Pendant des années, les scientifiques ont pensé tout connaître du sort de l'angiotensine II, sa formation, ses fonctions. Et l'enzyme de conversion (ECA) qui lui donne naissance à partir de l'angiotensinogène est une cible thérapeutique bien connue. Essentiellement parce que l'angiotensine II intervient dans l'élévation de la pression artérielle par ses effets coordonnés sur le cœur, les vaisseaux et le rein. Voici deux ans environ, il est apparu à la communauté scientifique que l'ECA n'était pas seule. Il existe une ECA2.
C'est ici tout l'intérêt du travail de Michael A. Crackower (Toronto, Canada) et coll. publié dans « Nature ». Ils précisent la place de l'ACE2. Elle semble impliquée dans la régulation des fonctions cardiaques. La démonstration en a été menée chez des rongeurs.
En premier lieu, les auteurs ont situé le gène de l'ECA2 sur le chromosome X du rat. Le recherche a été orientée vers ce site en raison de l'implication de ce chromosome dans l'hérédité et de l'induction de l'hypertension artérielle. Leur découverte a été confirmée sur trois souches différentes de rats génétiquement hypertendus. Au passage, les auteurs relèvent que le taux d'ECA2 est réduit chez ces modèles animaux.
La pression artérielle
Dès lors, une question s'est posée : l'ECA2 est-elle impliquée dans le contrôle de la pression artérielle ? L'équipe israélo-canadienne a créé des souris déficientes pour l'enzyme. Contrairement à ce qu'elle attendait, les rongeurs étaient sévèrement hypotendus. Une explication a pu être fournie. En fait, la pression artérielle des souris déficientes en ECA2 était normale. Mais, contrairement à ce qui passe chez les animaux déficients en ECA, les souris montraient une altération précoce de la fonction cardiaque portant essentiellement sur la fréquence et la contractilité.
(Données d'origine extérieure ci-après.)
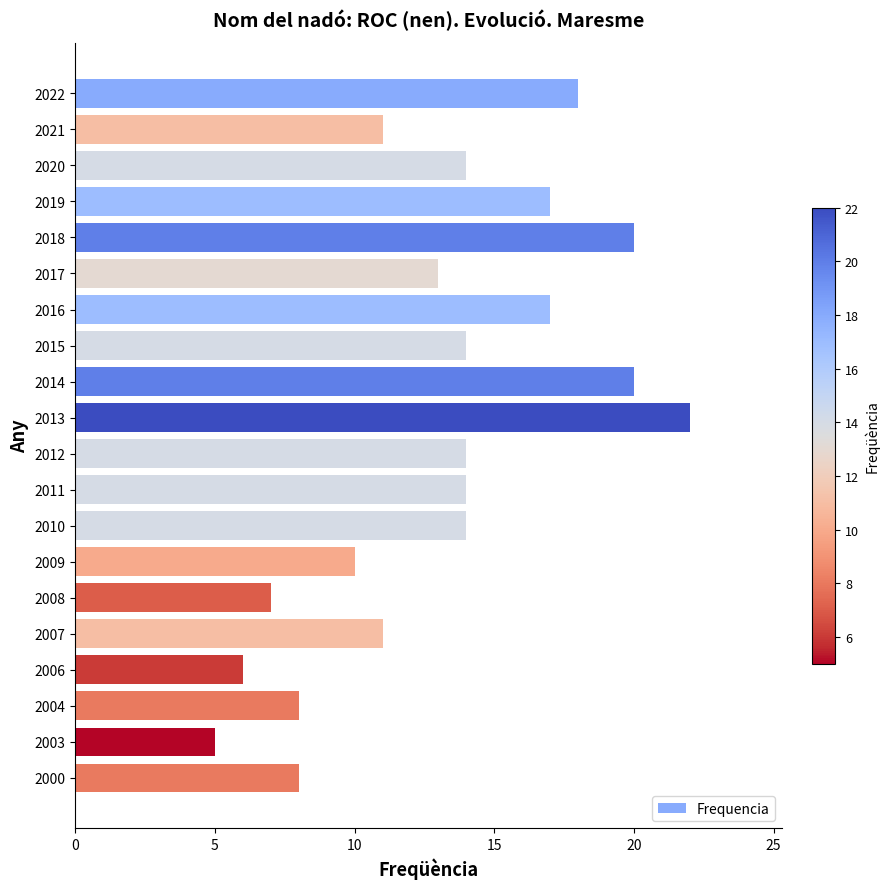

The chart shows a value of 4 at 2016. True or false?

False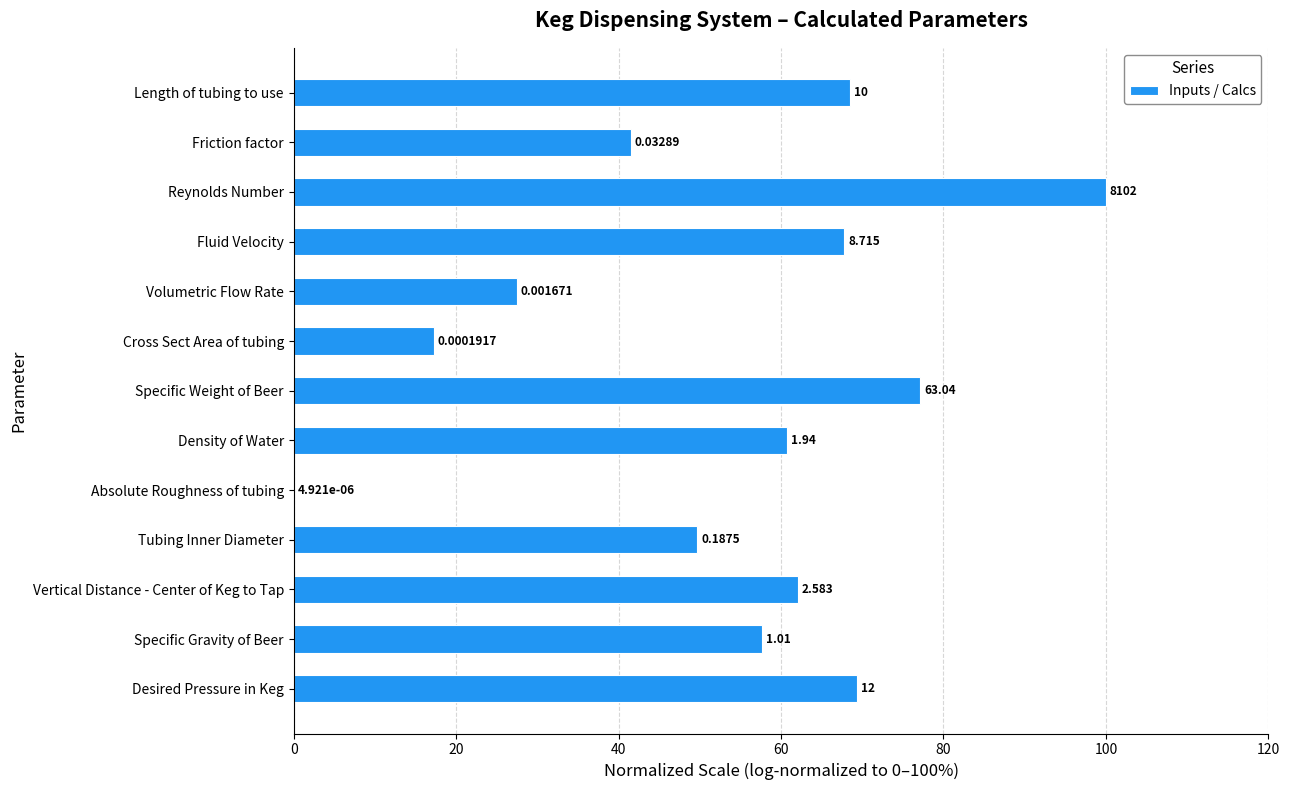

Are the bars horizontal?

Yes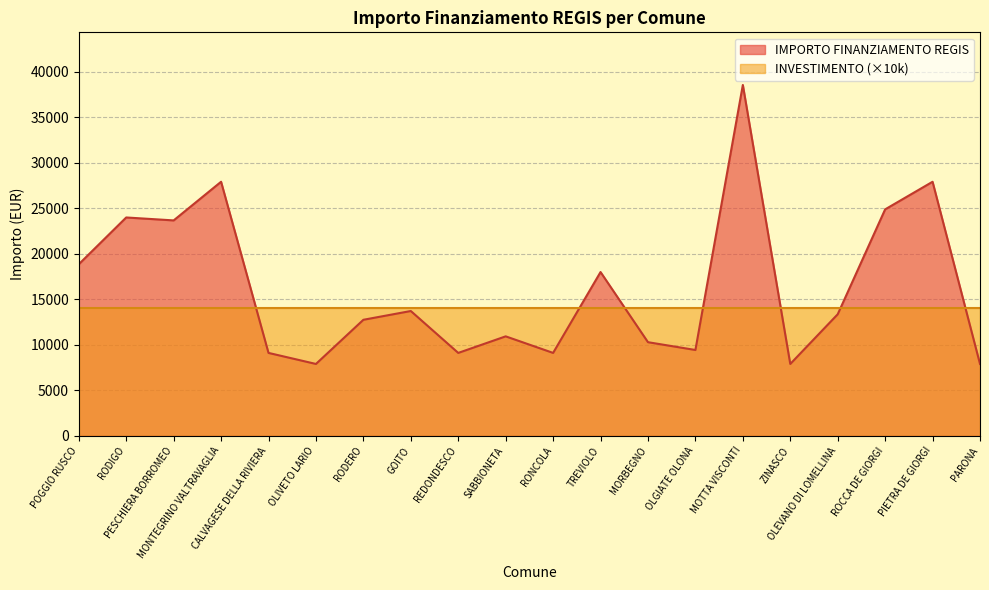

Does the chart display data point markers on the line(s)?

No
Restait à comprendre la raison de ce dysfonctionnement. M. Crackower et coll. ont montré que l'absence d'ECA2 conduit à une augmentation des taux d'angiotensine II qui peut être responsable de la pathologie cardiaque (par des mécanismes autres que que la pression artérielle). Cependant, l'élévation de l'angiotensine II, pour significative qu'elle soit, reste relativement modeste. Elle pourrait être davantage conséquence que cause de la dysfonction cardiaque.
Les chercheurs sont allés plus loin, en créant des souris doublement déficientes en ECA et EAC2. Elles sont identiques à des souris uniquement déficientes en ECA : pression artérielle basse et absence d'anomalie cardiaque. Elles synthétisent probablement peu d'angiotensine II. Les auteurs suggèrent donc que l'angiotensine II participe à l'apparition de la pathologie cardiaque chez les souris déficientes en ECA2.
Malheureusement, une question est restée sans réponse. Les auteurs ont constaté que les souris doublement déficientes avaient une pression artérielle bien plus basse que les souris uniquement déficientes en ECA2. Dès lors, il reste à savoir si ces souris déficientes en ECA et ECA2 ont gardé un cœur normal en raison d'une plus faible PA ou d'une carence en angiotensine II cardiaque.
Indispensable au développement cardiaque
Un travail complémentaire a été mené chez la mouche (Drosophila melanogaster) qui possède deux ECA2. Il montre chez des mouches mutantes que l'une des deux enzymes, ECAR, est indispensable à un développement cardiaque normal.
En conclusion, la protéine semble bien impliquée dans le fonctionnement cardiaque des mammifères. L'absence (ou peut-être le mauvais fonctionnement) de l'ECA2 contribue aux pathologies cardiaques.
Il va falloir démontrer, exprime K. Bernstein (Atlanta, Etats-Unis) dans un éditorial, si l'atteinte cardiaque « est véhiculée par l'angiotensine II, potentiellement régulateur central du système cardio-vasculaire humain, ou si quelque autre mécanisme sera le prochain chapitre de l'histoire ».
« Nature », vol. 417, 20 juin 2002, pp. 799-802 et 822-828.